◆ Exercise requirements
Write out each of the following items word for word, leaving out the pictures.

◆ Data for processing
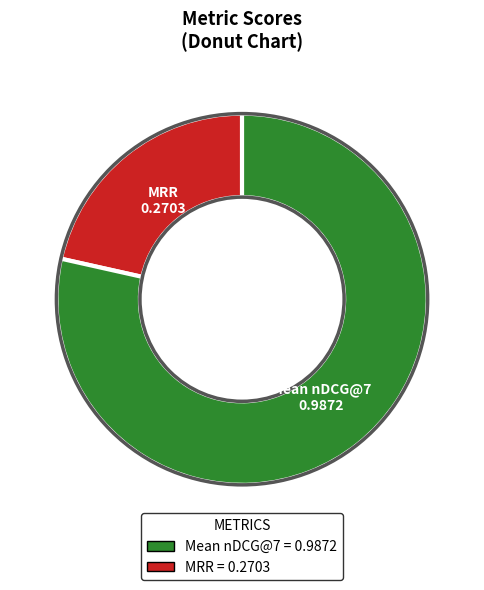

How many slices are in this pie chart?

2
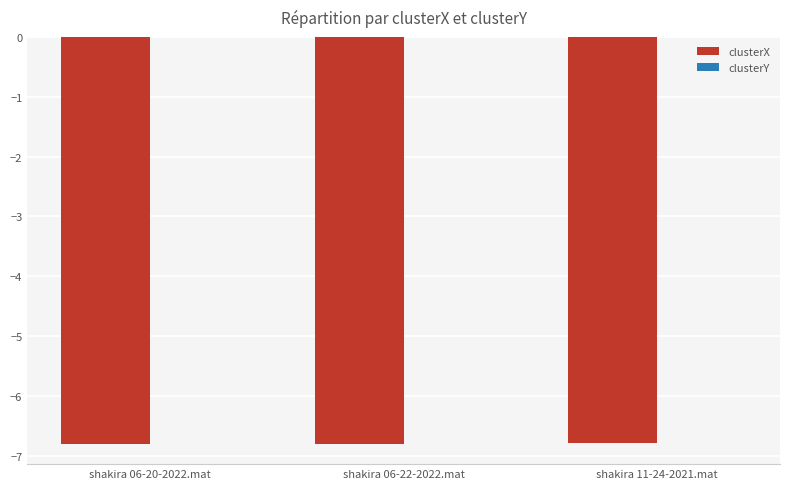

True or false: clusterX has a value of -10.2 at shakira 06-22-2022.mat.

False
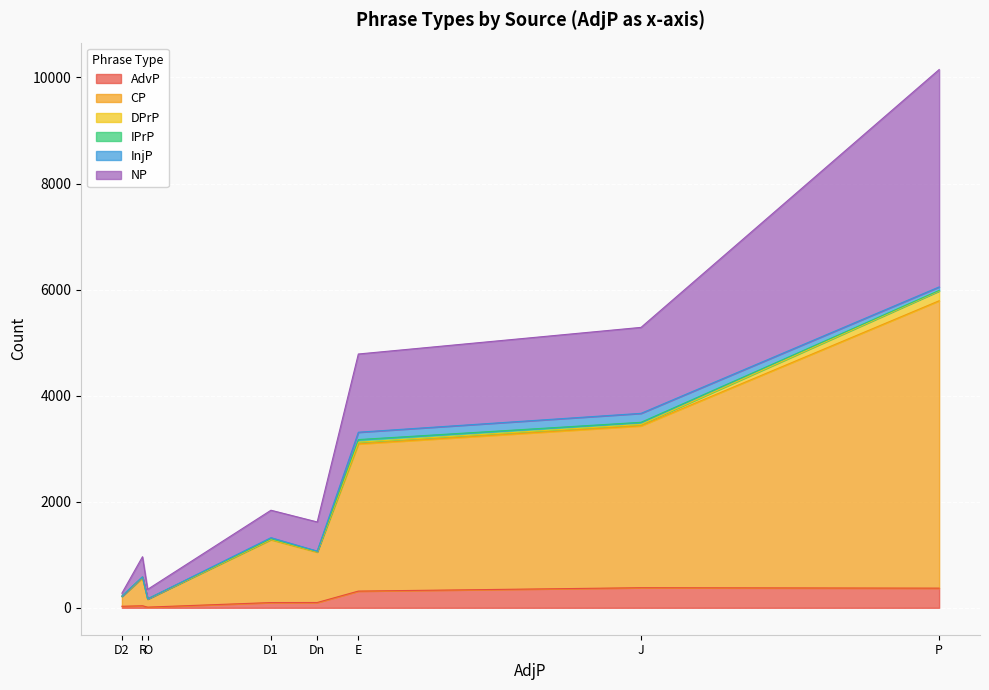

Which category has the lowest value in the DPrP series?

D2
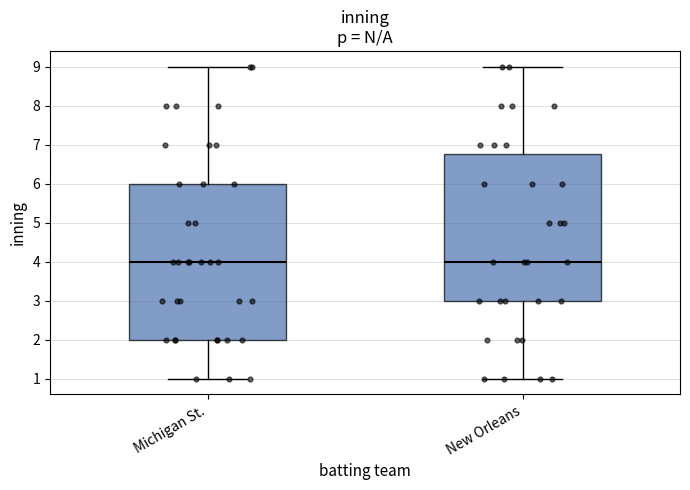

Reading left to right, transcribe this box plot: for each box, give where its median line is, the range the box spans, and where its two whiskers end, as read against the y-axis. The values are not printed on the chart, so give them approximately, as read against the axis.

Michigan St.: median 4.0, box 2.0 to 6.0, whiskers 1.0 to 9.0
New Orleans: median 4.0, box 3.0 to 6.8, whiskers 1.0 to 9.0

◆ Exercise response
How many slices are in this pie chart?

2

True or false: clusterX has a value of -10.2 at shakira 06-22-2022.mat.

False

Which category has the lowest value in the DPrP series?

D2

Reading left to right, transcribe this box plot: for each box, give where its median line is, the range the box spans, and where its two whiskers end, as read against the y-axis. The values are not printed on the chart, so give them approximately, as read against the axis.

Michigan St.: median 4.0, box 2.0 to 6.0, whiskers 1.0 to 9.0
New Orleans: median 4.0, box 3.0 to 6.8, whiskers 1.0 to 9.0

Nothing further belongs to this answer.